##### DATA PROVIDED

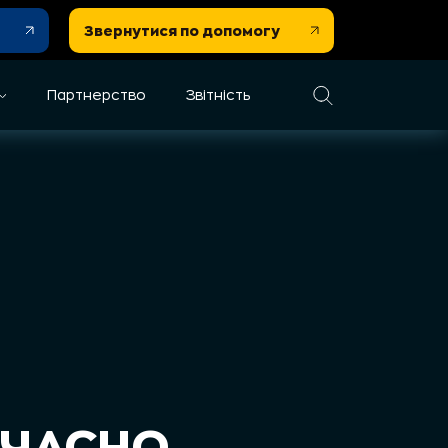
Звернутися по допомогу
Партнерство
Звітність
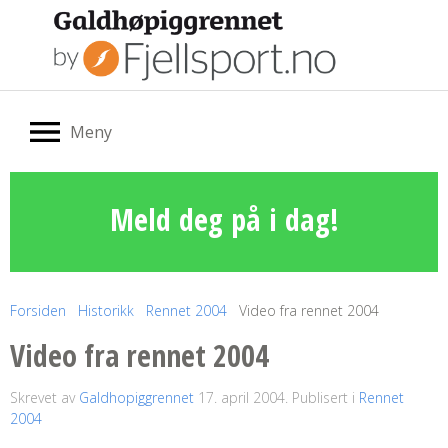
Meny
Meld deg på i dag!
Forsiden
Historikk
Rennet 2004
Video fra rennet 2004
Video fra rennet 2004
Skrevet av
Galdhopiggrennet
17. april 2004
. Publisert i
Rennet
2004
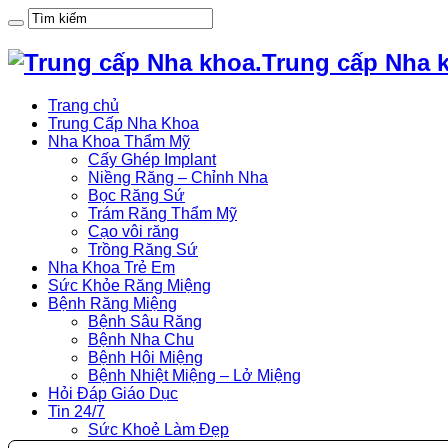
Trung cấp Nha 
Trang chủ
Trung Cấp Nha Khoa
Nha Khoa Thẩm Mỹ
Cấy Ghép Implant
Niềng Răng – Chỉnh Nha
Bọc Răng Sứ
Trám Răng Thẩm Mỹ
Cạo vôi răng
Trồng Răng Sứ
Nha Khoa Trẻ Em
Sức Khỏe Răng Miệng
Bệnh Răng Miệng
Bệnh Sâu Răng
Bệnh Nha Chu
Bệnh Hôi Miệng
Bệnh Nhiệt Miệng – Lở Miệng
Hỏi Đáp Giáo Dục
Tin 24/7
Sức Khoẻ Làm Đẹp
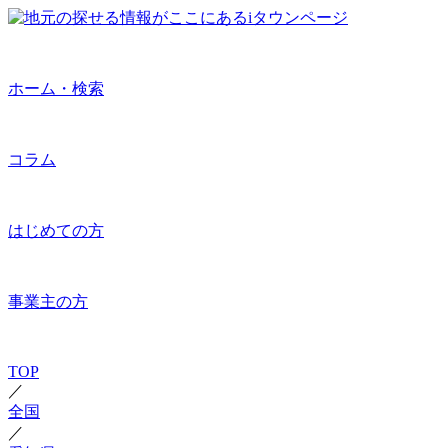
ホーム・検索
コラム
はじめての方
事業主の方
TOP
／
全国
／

##########
##### DATA PROVIDED

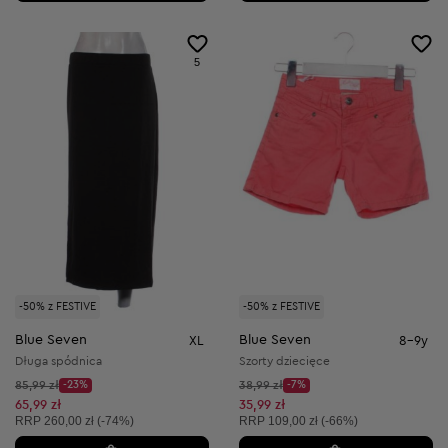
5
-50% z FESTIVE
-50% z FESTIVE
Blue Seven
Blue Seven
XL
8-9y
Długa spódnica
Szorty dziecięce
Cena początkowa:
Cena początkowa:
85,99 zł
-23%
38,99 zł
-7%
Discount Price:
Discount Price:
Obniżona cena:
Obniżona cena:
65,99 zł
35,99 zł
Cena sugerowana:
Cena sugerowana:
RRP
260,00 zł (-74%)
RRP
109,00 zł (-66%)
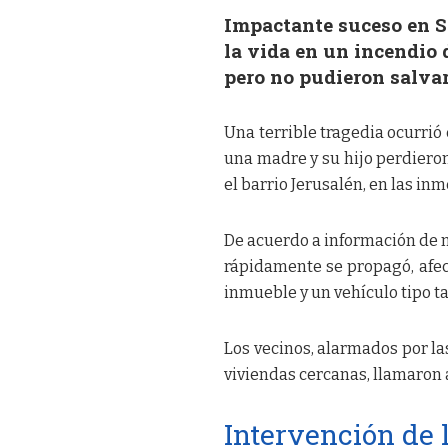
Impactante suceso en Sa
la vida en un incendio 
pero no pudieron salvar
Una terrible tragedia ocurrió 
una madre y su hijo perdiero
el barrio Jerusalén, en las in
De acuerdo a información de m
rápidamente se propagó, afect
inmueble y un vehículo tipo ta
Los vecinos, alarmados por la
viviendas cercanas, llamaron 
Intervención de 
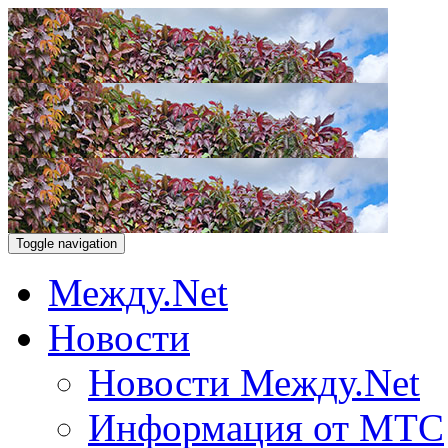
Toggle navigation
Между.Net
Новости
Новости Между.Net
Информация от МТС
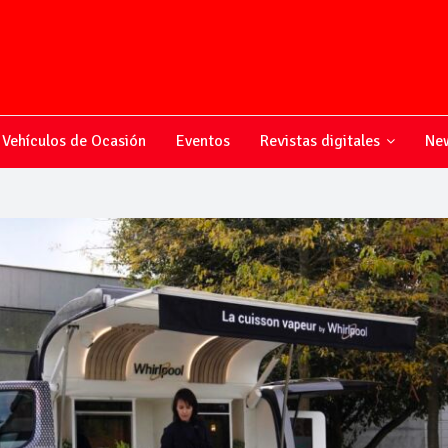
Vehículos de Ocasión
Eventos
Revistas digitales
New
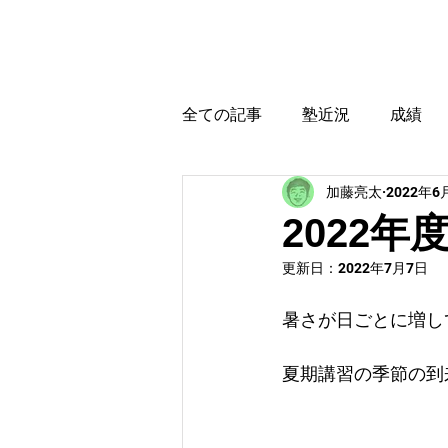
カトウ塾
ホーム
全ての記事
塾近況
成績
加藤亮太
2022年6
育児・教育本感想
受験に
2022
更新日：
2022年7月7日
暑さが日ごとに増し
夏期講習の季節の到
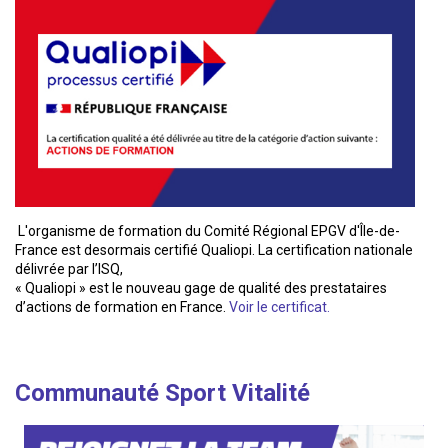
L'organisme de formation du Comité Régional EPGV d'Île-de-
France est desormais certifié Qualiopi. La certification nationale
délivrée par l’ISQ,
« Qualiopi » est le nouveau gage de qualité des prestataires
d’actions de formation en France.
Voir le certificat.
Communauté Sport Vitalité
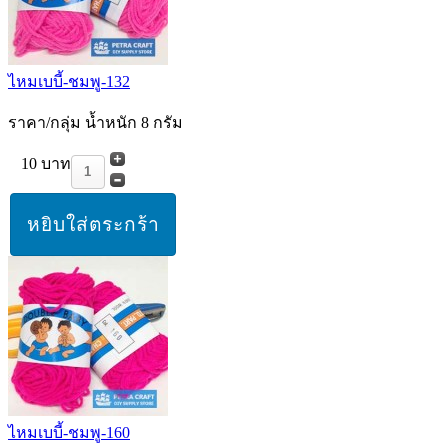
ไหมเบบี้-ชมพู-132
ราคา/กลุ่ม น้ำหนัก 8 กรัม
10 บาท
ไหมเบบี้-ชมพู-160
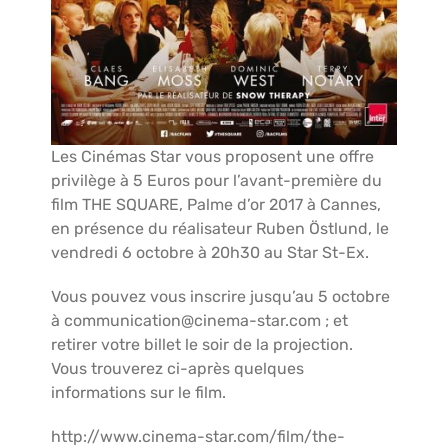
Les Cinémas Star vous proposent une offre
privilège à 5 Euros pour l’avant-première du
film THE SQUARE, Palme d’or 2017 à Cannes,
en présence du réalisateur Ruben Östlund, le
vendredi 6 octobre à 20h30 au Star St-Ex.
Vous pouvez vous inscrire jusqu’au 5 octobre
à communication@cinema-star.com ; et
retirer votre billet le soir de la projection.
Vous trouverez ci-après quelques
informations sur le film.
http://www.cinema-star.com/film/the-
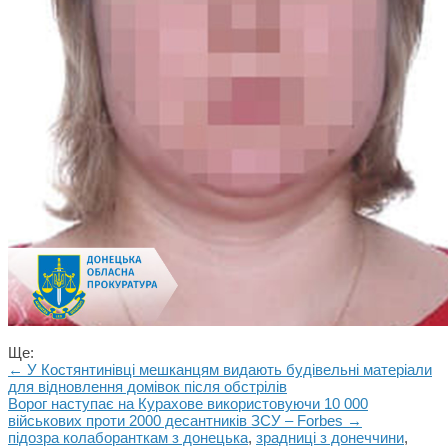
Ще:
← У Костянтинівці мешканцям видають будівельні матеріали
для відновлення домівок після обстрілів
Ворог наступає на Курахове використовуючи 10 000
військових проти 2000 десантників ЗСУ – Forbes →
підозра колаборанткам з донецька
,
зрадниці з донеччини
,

##########

DESCRIPTION OF THE TASK:
Copy out, word for word, the part of the records that opens with the line containing "Звернутися по допомогу" and closes with the line containing "Sức Khoẻ Làm Đẹp", including both of those lines. Leave the pictures out of your answer.

ANSWER TO THIS EXERCISE:
Звернутися по допомогу
Партнерство
Звітність
Meny
Meld deg på i dag!
Forsiden
Historikk
Rennet 2004
Video fra rennet 2004
Video fra rennet 2004
Skrevet av
Galdhopiggrennet
17. april 2004
. Publisert i
Rennet
2004
Trung cấp Nha 
Trang chủ
Trung Cấp Nha Khoa
Nha Khoa Thẩm Mỹ
Cấy Ghép Implant
Niềng Răng – Chỉnh Nha
Bọc Răng Sứ
Trám Răng Thẩm Mỹ
Cạo vôi răng
Trồng Răng Sứ
Nha Khoa Trẻ Em
Sức Khỏe Răng Miệng
Bệnh Răng Miệng
Bệnh Sâu Răng
Bệnh Nha Chu
Bệnh Hôi Miệng
Bệnh Nhiệt Miệng – Lở Miệng
Hỏi Đáp Giáo Dục
Tin 24/7
Sức Khoẻ Làm Đẹp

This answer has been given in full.